Un projet controversé permettant un contrôle a priori des informations de la télévision publique espagnole a soulevé jeudi un énorme tollé dans le pays, certains médias y voyant une réminiscence du franquisme, et la mesure devrait finalement être annulée.

"Censure", "honte", "contrôle politique", "erreur": sur Twitter et dans les médias, les réactions ont été unanimes pour dénoncer ce projet, adopté mercredi par le conseil d'administration de RTVE, la radio-télévision espagnole.

Tous les partis politiques se sont joints à cette vague de protestation.

Ce sont pourtant les quatre membres du conseil (qui en compte onze) nommés sur proposition du principal parti d'opposition, le Parti Populaire (PP) de droite, qui ont porté cette initiative permettant que "les conseillers puissent disposer de l'outil informatique connu comme INews".

INews est un réseau interne que les journalistes de la télévision publique utilisent pour sélectionner les informations et préparer les journaux télévisés.

Et tandis que le conseiller proposé par les nationalistes catalans de CiU apportait lui aussi sa voix, les deux membres proposés par le Parti socialiste PSOE, au pouvoir, se sont abstenus.

En pleine campagne électorale avant les législatives anticipées du 20 novembre, pour lesquelles le PP est donné grand favori, les candidats de droite comme de gauche ont semblé embarrassés, jurant ne pas avoir été tenus au courant par les membres du conseil d'administration.

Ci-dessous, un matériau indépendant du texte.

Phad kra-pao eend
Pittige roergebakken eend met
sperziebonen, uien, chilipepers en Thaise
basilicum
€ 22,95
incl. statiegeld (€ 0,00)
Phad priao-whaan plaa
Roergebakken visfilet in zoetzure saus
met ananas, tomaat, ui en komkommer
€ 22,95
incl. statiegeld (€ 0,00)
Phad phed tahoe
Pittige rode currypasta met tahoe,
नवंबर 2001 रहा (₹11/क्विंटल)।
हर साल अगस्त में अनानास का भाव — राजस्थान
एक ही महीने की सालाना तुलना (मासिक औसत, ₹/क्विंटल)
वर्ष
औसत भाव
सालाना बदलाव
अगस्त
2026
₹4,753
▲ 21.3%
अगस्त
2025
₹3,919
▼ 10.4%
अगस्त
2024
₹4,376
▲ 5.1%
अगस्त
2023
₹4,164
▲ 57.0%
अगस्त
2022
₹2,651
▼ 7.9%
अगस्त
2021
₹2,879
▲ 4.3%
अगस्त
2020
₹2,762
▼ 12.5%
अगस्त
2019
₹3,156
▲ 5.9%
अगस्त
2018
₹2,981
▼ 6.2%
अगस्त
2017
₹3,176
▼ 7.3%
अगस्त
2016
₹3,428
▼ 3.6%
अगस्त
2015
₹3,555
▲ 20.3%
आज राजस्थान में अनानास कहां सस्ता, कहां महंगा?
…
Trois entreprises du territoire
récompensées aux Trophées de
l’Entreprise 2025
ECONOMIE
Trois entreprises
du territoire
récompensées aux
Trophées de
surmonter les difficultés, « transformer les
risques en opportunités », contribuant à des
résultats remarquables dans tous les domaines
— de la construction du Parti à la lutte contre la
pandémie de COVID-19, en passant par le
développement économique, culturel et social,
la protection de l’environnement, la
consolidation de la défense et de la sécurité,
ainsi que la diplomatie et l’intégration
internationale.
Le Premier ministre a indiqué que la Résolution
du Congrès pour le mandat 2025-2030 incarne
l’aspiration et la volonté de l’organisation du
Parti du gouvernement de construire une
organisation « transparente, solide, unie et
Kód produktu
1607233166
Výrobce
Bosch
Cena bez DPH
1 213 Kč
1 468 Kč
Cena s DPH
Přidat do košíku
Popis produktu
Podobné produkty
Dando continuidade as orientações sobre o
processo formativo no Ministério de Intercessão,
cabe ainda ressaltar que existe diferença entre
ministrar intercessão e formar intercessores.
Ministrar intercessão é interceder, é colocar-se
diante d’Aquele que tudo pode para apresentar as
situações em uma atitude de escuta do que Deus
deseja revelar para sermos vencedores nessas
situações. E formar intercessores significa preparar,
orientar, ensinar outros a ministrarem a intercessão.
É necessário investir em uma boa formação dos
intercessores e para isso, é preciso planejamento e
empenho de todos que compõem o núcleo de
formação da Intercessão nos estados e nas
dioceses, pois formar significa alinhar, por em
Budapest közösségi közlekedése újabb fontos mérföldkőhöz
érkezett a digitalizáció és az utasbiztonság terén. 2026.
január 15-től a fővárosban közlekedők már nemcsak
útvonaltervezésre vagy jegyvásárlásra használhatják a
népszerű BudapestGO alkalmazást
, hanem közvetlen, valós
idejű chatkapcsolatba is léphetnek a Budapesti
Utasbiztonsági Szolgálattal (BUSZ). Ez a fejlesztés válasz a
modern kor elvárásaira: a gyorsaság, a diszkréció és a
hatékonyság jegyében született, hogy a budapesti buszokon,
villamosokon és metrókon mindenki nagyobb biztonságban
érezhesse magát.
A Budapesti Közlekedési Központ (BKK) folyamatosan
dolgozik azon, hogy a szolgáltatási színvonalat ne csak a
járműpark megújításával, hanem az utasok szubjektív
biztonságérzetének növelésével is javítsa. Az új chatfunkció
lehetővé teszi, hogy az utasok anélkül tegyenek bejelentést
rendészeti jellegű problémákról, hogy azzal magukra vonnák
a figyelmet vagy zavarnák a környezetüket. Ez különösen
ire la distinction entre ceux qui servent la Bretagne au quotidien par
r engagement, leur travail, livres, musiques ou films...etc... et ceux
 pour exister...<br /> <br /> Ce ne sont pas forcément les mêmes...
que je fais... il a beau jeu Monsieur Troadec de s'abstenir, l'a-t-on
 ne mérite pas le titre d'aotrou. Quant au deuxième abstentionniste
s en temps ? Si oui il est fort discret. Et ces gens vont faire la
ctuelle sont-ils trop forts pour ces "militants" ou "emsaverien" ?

"C'est une erreur", a réagi le candidat socialiste Alfredo Perez Rubalcaba, tandis que son opposant de droite, Mariano Rajoy a estimé qu'il était "sage de rectifier".

L'ensemble des autres partis a lui aussi dénoncé le projet, le Parti nationaliste basque (PNV, centre-droit) exigeant la démission d'un conseil d'administration qui "est tombé sur la tête".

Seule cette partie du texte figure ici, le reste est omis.